7. Brandon Weeden, Oklahoma State (6-4, 218): The advanced age (28) of Weeden will lead to concerns about his long-term potential, but his strong arm and gunslinger's mentality has intrigued scouts across the league. He can make all the throws from the pocket and is an all-star caliber talent when he makes good decisions with the ball. If can display better consistency during the bowl game and all-star circuit, Weeden can earn high marks in the minds of evaluators.
8. Kirk Cousins, Michigan State (6-3, 205): Teams looking for a developmental prospect with big-game experience and exceptional tools will spend time closely studying Cousins' game. As a strong-armed thrower with awareness and anticipation, he is capable of connecting the dots from the pocket with efficiency. His balanced distribution is admirable, but he occasionally locks on his primary receiver, which leads to costly turnovers. If he can show growth as a playmaker during the bowl game and all-star circuit, Cousins could cement his status as a top talent at the position.
9. E.J. Manuel*, Florida State (6-4, 245): Manuel could be the top choice on this list next season due to his extraordinary combination of size, athleticism and arm talent. He flashed glimpses of becoming a clutch playmaker during the final half of the season, and scouts are certainly paying close attention to the ongoing development of his game. With more experience and seasoning, Manuel could be the franchise player that coaches look to build around.
T-10. Russell Wilson, Wisconsin (5-11, 205): The lack of prototypical size will keep Wilson from surpassing some of his counterparts on this list, but his unflappable poise and leadership skills are enticing for coaches searching for a developmental prospect. His seamless transition from N.C State to Wisconsin showcased his adaptability and squelched concerns about his ability to direct a pro-style attack. With a big arm and underrated athleticism that allows him to thrive inside or outside of the pocket, Wilson is a wild card who could shoot up draft boards following close examination.
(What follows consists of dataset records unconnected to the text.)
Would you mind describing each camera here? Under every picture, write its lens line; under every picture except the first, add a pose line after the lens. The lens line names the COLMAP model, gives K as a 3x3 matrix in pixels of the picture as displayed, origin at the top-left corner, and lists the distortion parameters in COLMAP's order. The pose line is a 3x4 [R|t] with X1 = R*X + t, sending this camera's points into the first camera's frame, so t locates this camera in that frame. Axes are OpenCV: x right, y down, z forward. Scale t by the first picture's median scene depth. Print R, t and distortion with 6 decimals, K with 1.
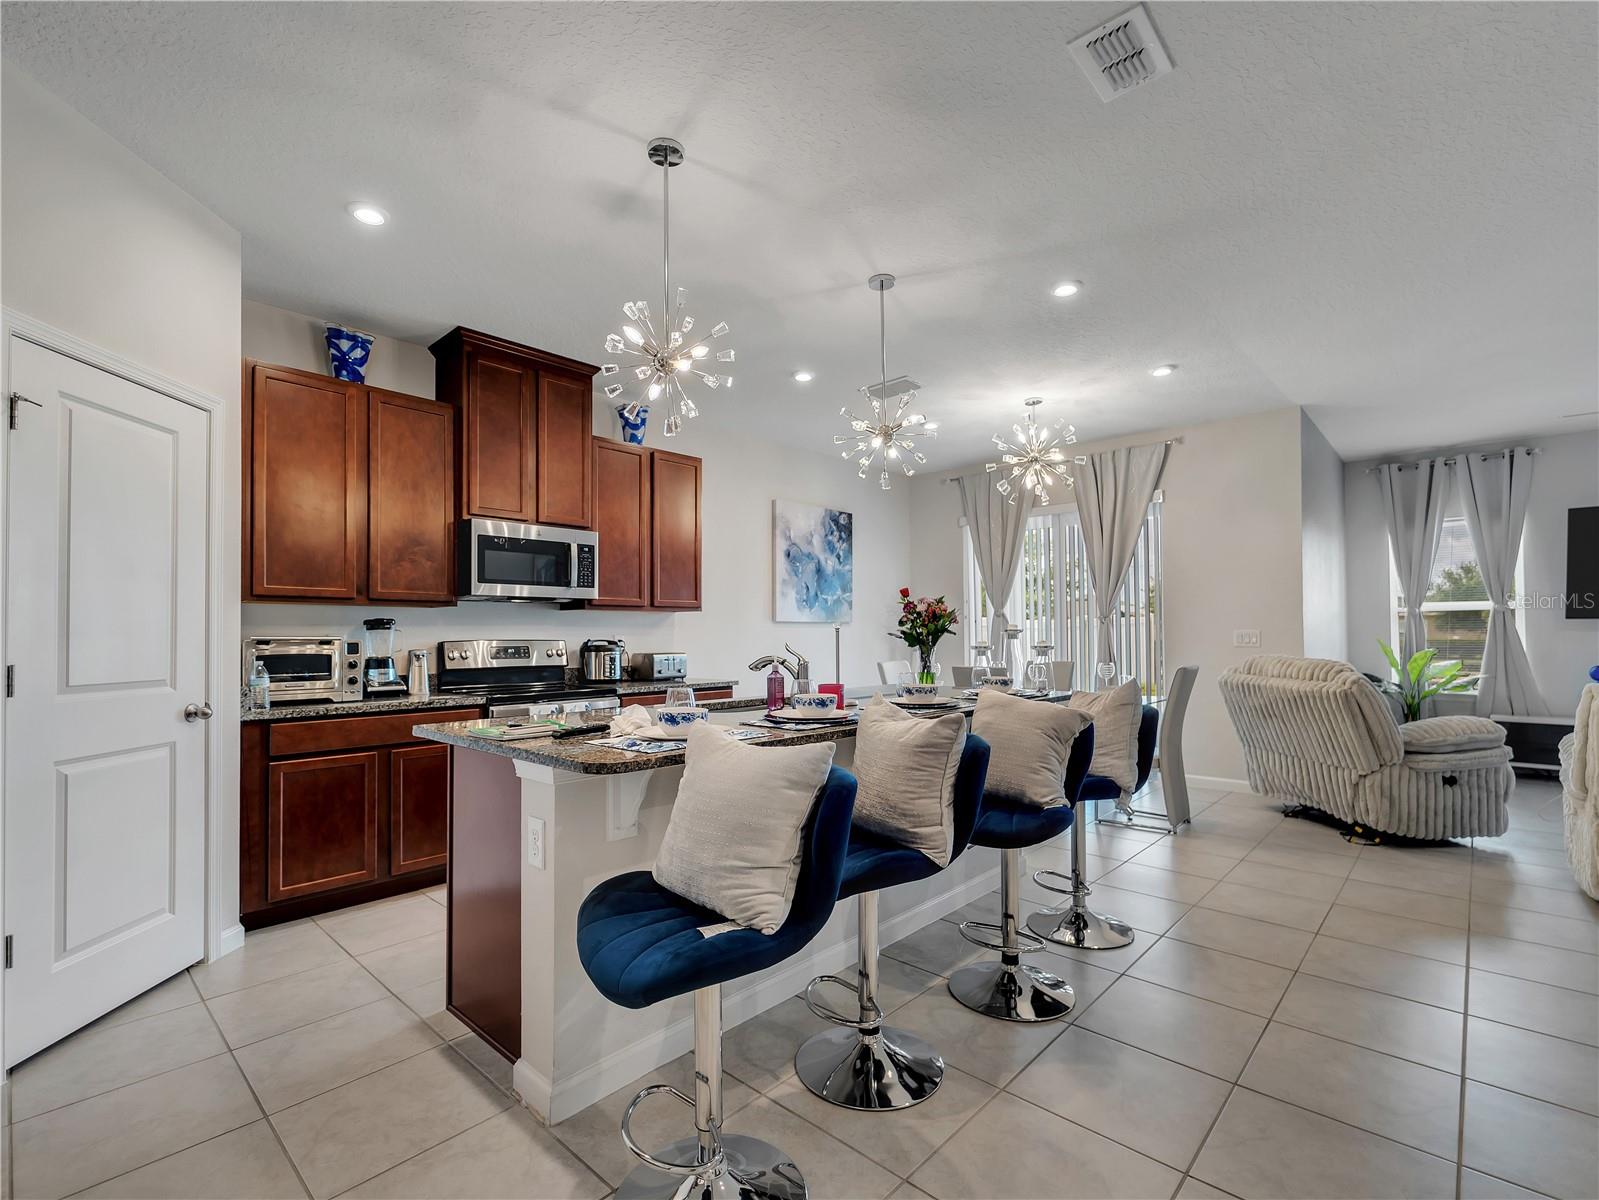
lens RADIAL K [[736.6, 0, 796.3], [0, 736.6, 623.4], [0, 0, 1]] dist [-0.000478, -0.000382]
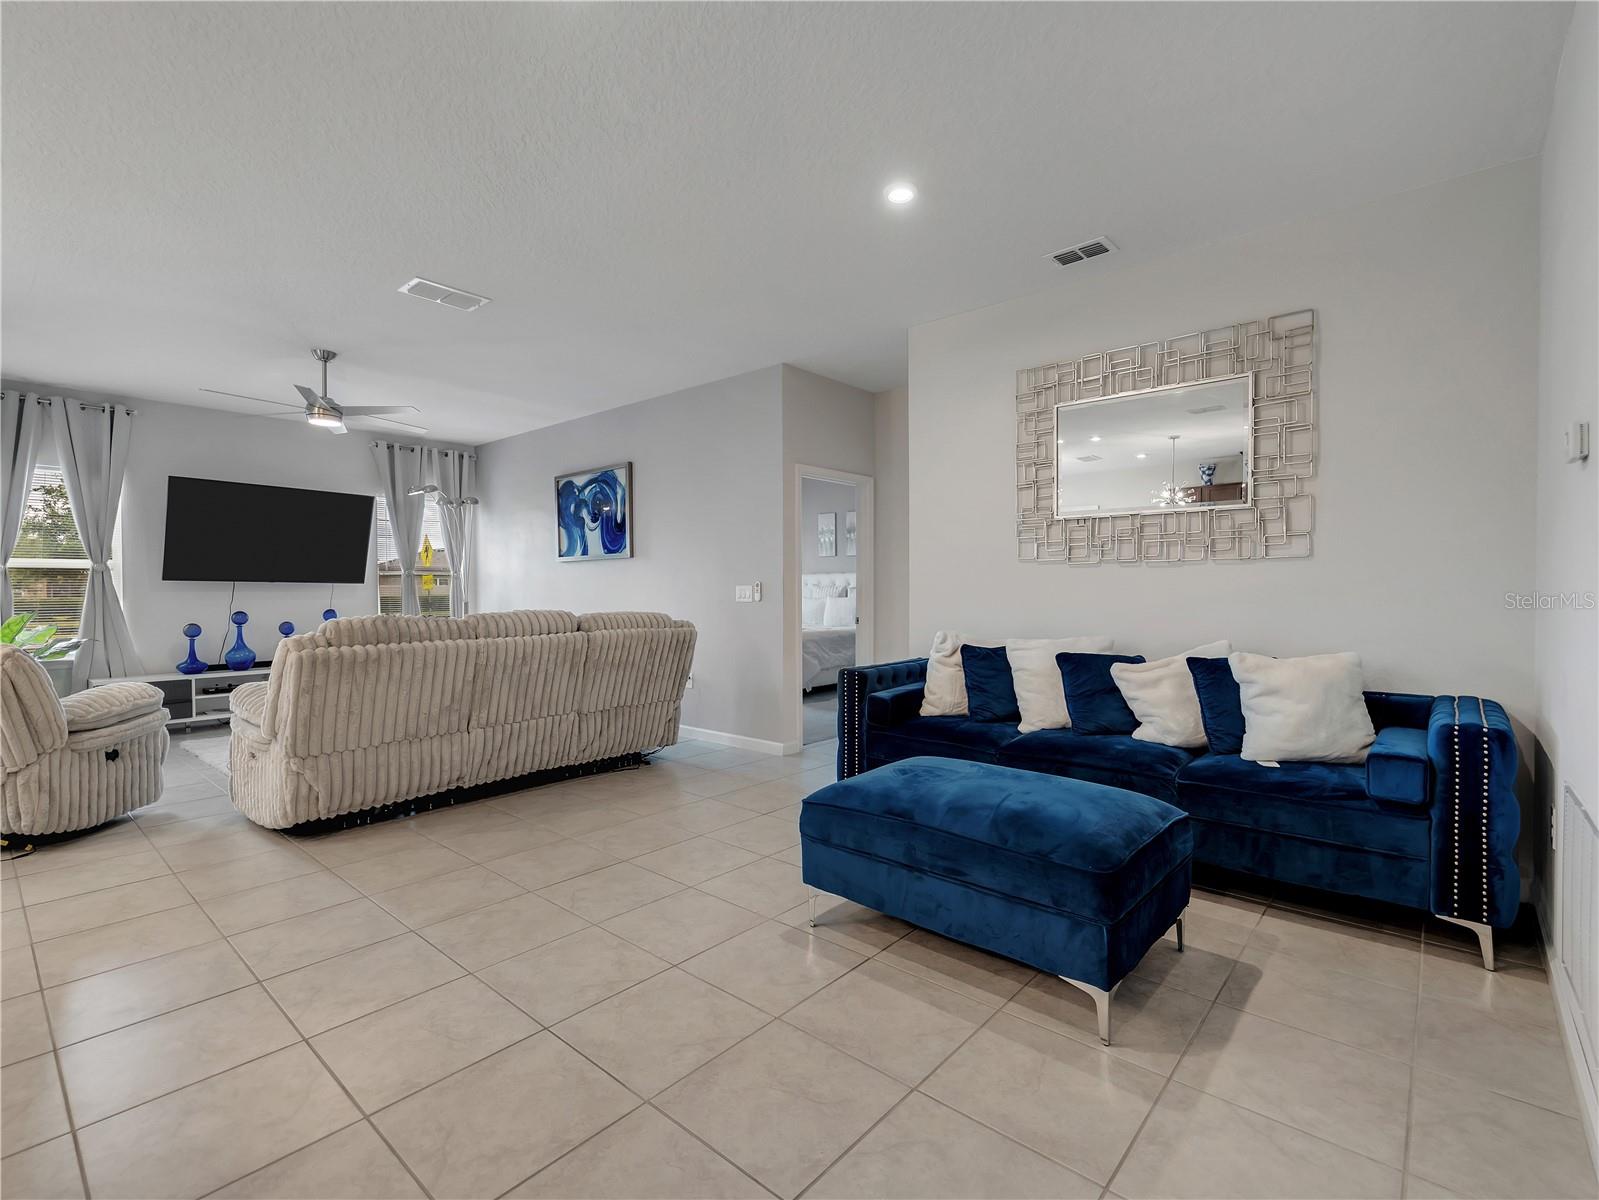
lens RADIAL K [[734.8, 0, 799.5], [0, 734.8, 600.0], [0, 0, 1]] dist [-0.000151, -0.000455]
pose [[-0.036300, -0.007435, 0.999313, -0.047936], [-0.013789, 0.999881, 0.006938, 0.002998], [-0.999246, -0.013528, -0.036398, 0.171526]]
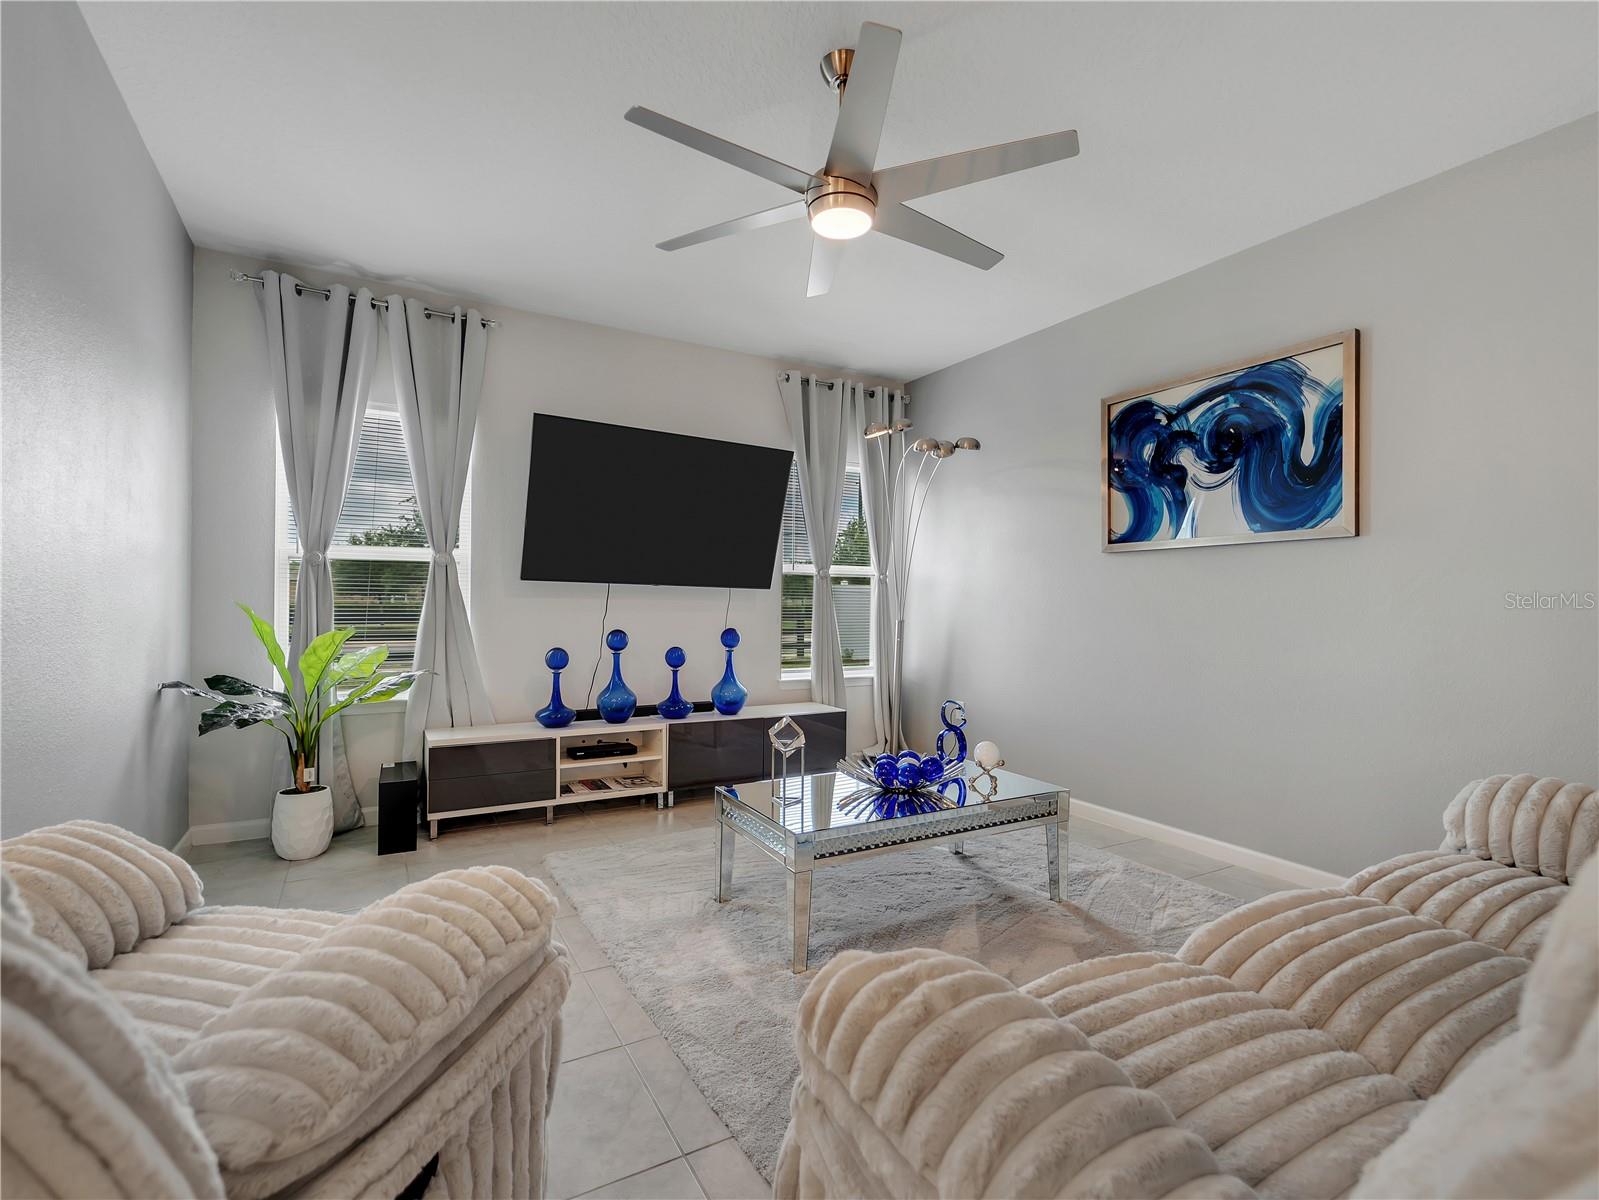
lens RADIAL K [[730.3, 0, 800.2], [0, 730.3, 601.5], [0, 0, 1]] dist [-0.000274, -0.000640]
pose [[0.282147, 0.009236, 0.959327, 0.633122], [-0.028766, 0.999586, -0.001163, 0.009644], [-0.958940, -0.027268, 0.282296, 0.752509]]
T-10. Kellen Moore, Boise State (5-11, 191): It is perplexing to some that Moore doesn't garner high marks on draft boards considering his winning pedigree and remarkable production, but he fails to pass the eyeball test with his diminutive stature and marginal arm strength. However, it is undeniable that he has a tremendous feel for the game and is one of the best big-game players to play college football in some time. His ability to carve up opponents with his accurate throws is mind-boggling, and scouts certainly will value his intangibles over his physical tools. While that might not be enough to shoot him up the charts, it could make him a viable developmental option for the right team.